January 4, 2018
Stuart Weitzman School of Design
102 Meyerson Hall
210 South 34th Street
Philadelphia, PA 19104
This post showcases some of the impressive first semester data science work by the MUSA and Planning students in Ken Steif's course, MUSA 507. The students chose from four possible spatial machine learning projects.
Students were asked to think critically about each use case and develop a machine learning algorithm that could help a stakeholder better allocate their limited resources. The students were also required to design and wireframe a mock app to better understand how stakeholders could consume the predictions.
The final requirement was to writeup their algorithms in R Markdown, in such a way that another city could pick up their code and replicate their analysis.
Let's take a look at a few of the projects.
Opiate overdoses
Syndey Goldstein and Justine Kone used opiate overdose data from the Cincinnati Open Data site to predict overdose risk for every location citywide. In the image below, they compare the spatial risk scores from the predictive model to a traditional kernel density model. In their video, Sydney and Justine propose to use their model to inform a safe-injection site program.
Predicting ambulance demand
Yiwei Liu Shuhan Xu worked with EMS dispatch open data from the City of Virginia Beach to forecast ambulance demand. Their app was designed to position ambulance drivers in a given neighborhood to more efficiently allocate EMS services in places and at times where they are most needed. Here is their video.
Bike share rebalancing
Yishi Liu and Yinuo Yin took on the task of forecasting 'Divvy' bike share demand in Chicago to create a bicycle rebalancing application. Bike rebalancing is a critical function that bike share systems must undertake in order to make sure that there is always a bike for the taking or a empty dock for drop off.
In their markdown, Yishi and Yinuo employ some interesting modeling approaches building a series of time lags and spatial predictors into their poisson regression. Below you can see how their predictions compare to the observed bike share trip counts by day, for a given week.
The below map shows the percentage of prediction error, by day, for each station in the study area. These maps show that the students were able to remove most of the spatial autocorrelation in their model.

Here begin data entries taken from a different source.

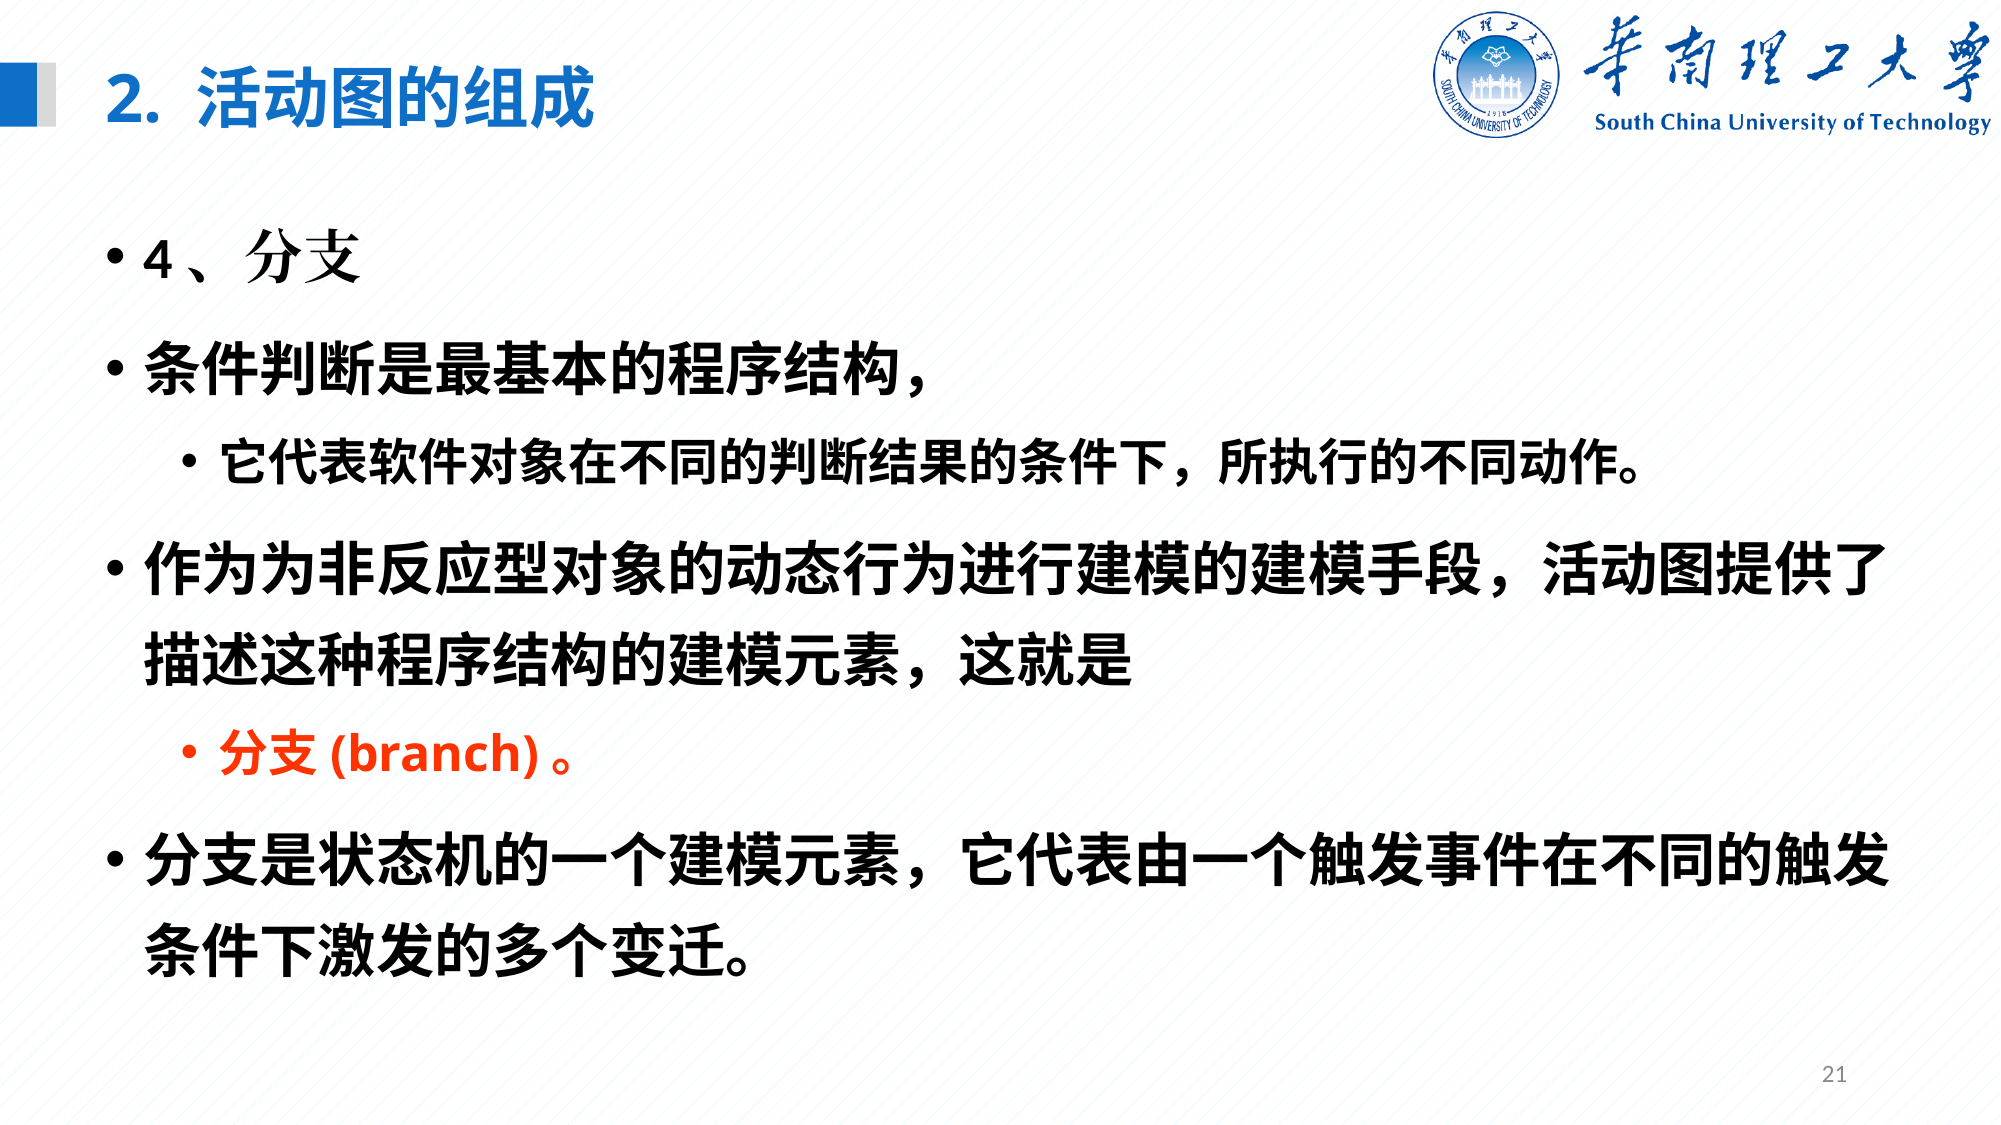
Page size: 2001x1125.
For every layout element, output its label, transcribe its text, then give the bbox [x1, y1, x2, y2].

list 4、分支 条件判断是最基本的程序结构， 它代表软件对象在不同的判断结果的条件下，所执行的不同动作。 作为为非反应型对象的动态行为进行建模的建模手段，活动图提供了描述这种程序结构的建模元素，这就是 分支(branch)。 分支是状态机的一个建模元素，它代表由一个触发事件在不同的触发条件下激发的多个变迁。 [90, 191, 1913, 948]
picture [1433, 11, 1991, 138]
text_box 2. 活动图的组成 [90, 48, 1265, 143]
slide_number 21 [1412, 1042, 1863, 1103]
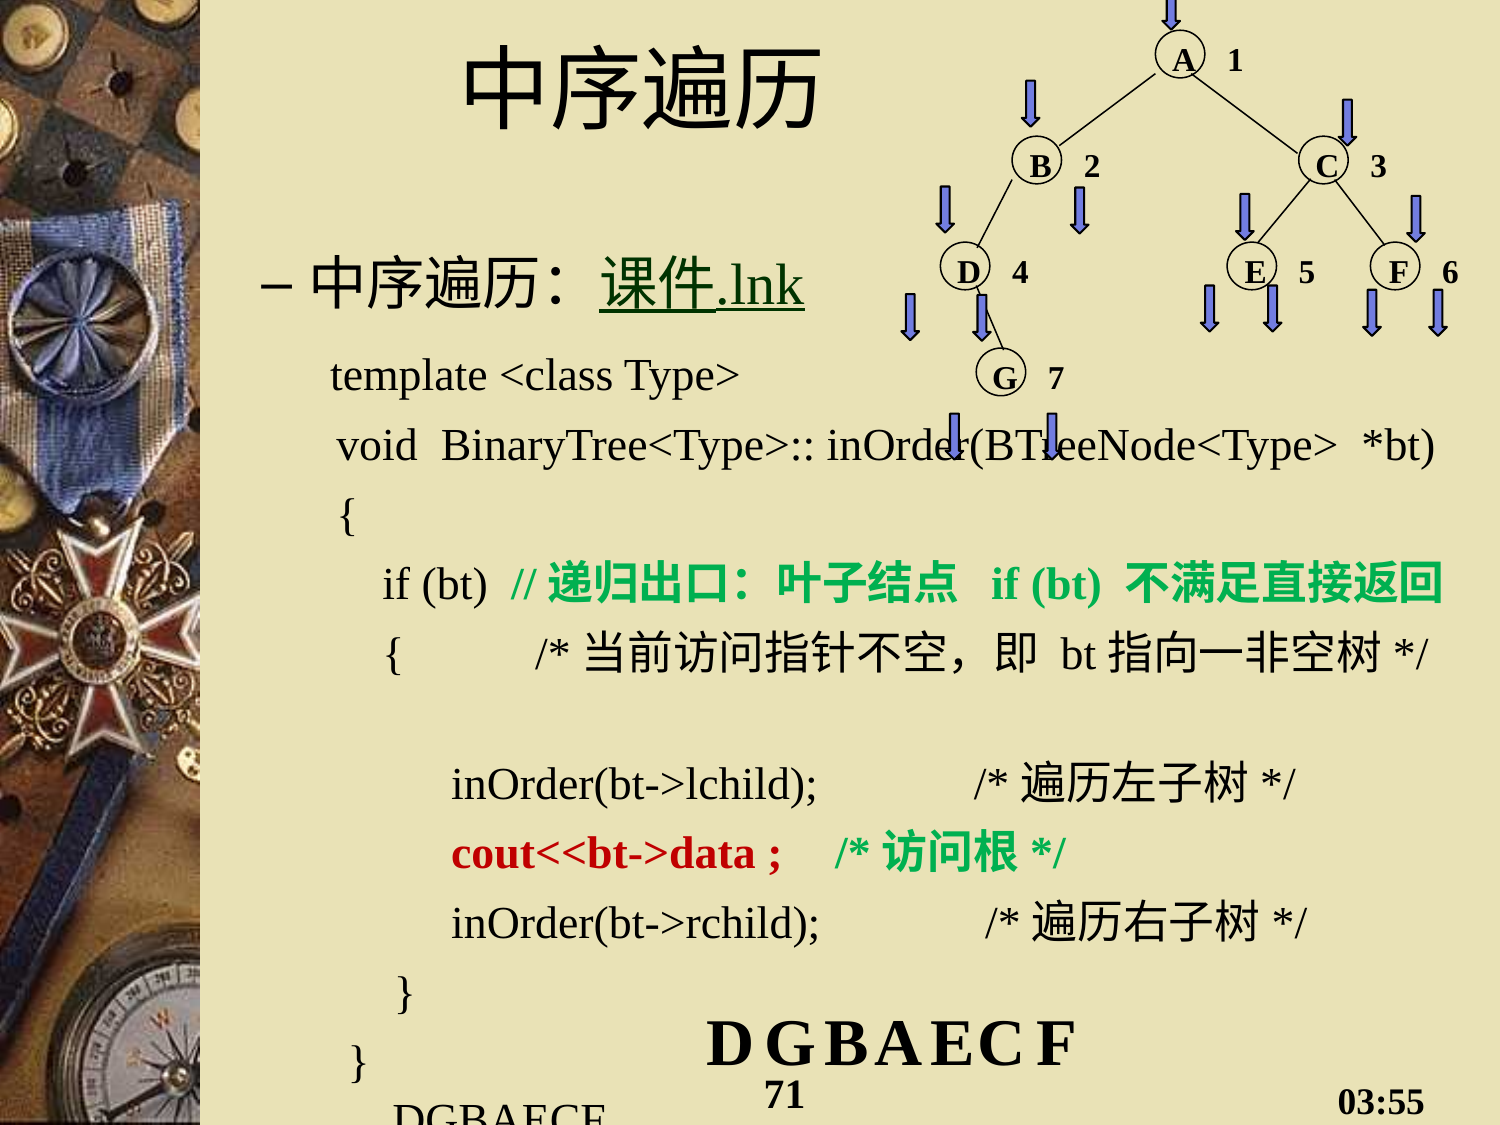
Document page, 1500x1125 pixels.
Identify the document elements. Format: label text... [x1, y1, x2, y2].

Predicting restaurant inspection failures
Andrew Renninger and Chris Salzano replicated the Chicago restaurant inspection project featured here. The began with some interesting explanatory analysis. The figure below looks at failure rates by restaurant chain.

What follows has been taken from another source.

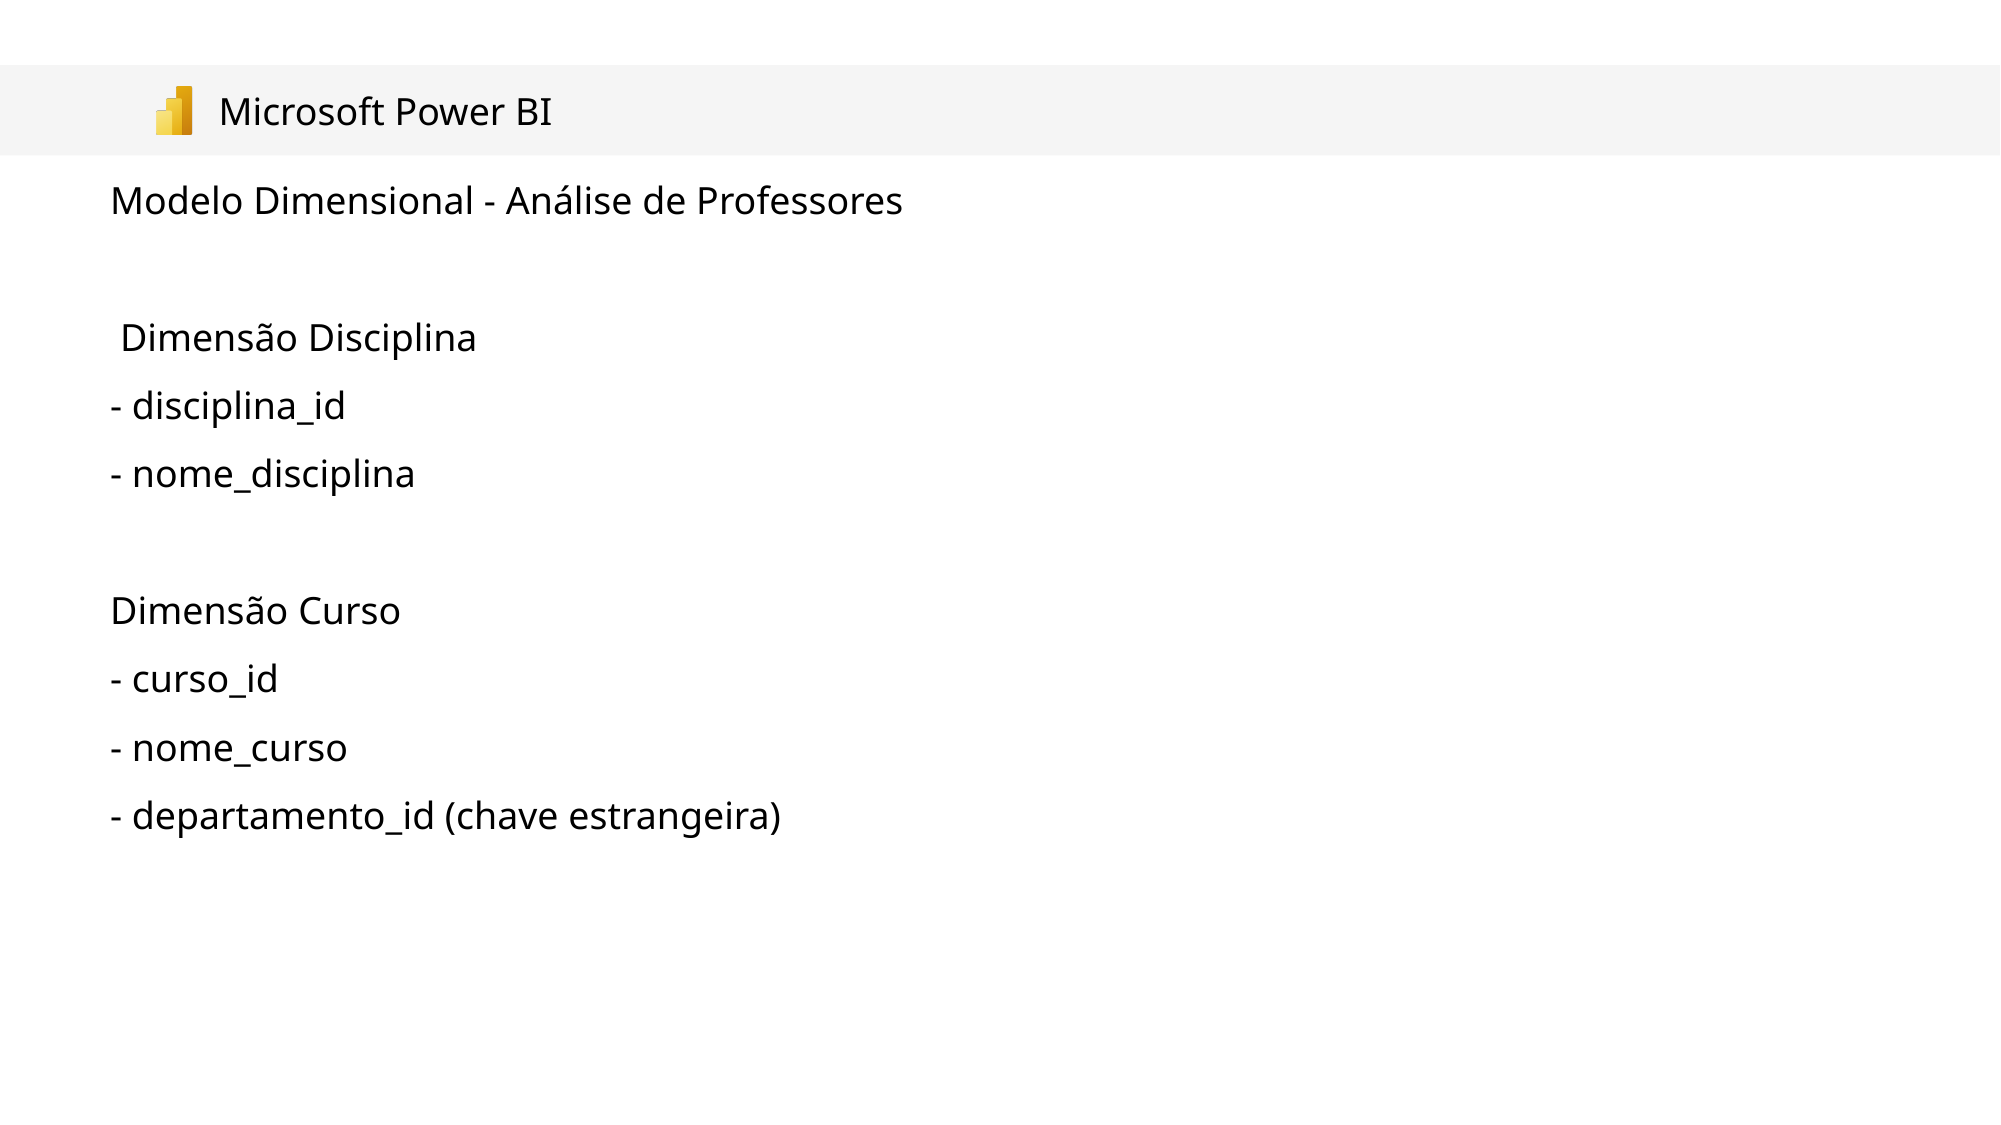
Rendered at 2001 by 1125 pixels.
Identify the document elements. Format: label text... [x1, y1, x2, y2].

text_box Microsoft Power BI [0, 64, 2000, 156]
text_box Modelo Dimensional - Análise de Professores Dimensão Disciplina - disciplina_id - nome_disciplina Dimensão Curso - curso_id - nome_curso - departamento_id (chave estrangeira) [95, 162, 1414, 955]
picture [149, 86, 198, 135]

The group also looked at some time-based indicators of inspection failure as well.
Andrew and Chris also took an innovative approach to feature engineering, using the Yelp API to download ratings data for every establishment in their dataset. Here is the distribution of ratings Citywide.
They trained their model on 2015 data and predicted for 2016. Below is the ROC Curve using the out-of-sample predictions (2016 data). AUC = 0.83.

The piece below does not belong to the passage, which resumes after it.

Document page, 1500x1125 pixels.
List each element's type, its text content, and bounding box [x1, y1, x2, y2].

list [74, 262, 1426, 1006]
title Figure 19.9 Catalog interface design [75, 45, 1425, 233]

The team created a function to determine the appropriate probability threshold to limit the number of false positives and false negatives. For a first foray into machine learning, this team, like many others in the class, came away with some incredibly impressive work. If you want to check out this team's entire markdown document, you can download it here and open it in a browser.
The work from this past fall has certainly prepared the MUSA students for their Spring Practicum where they will work on data science projects for cities including Louisville, Providence, Philadelphia and Minneapolis.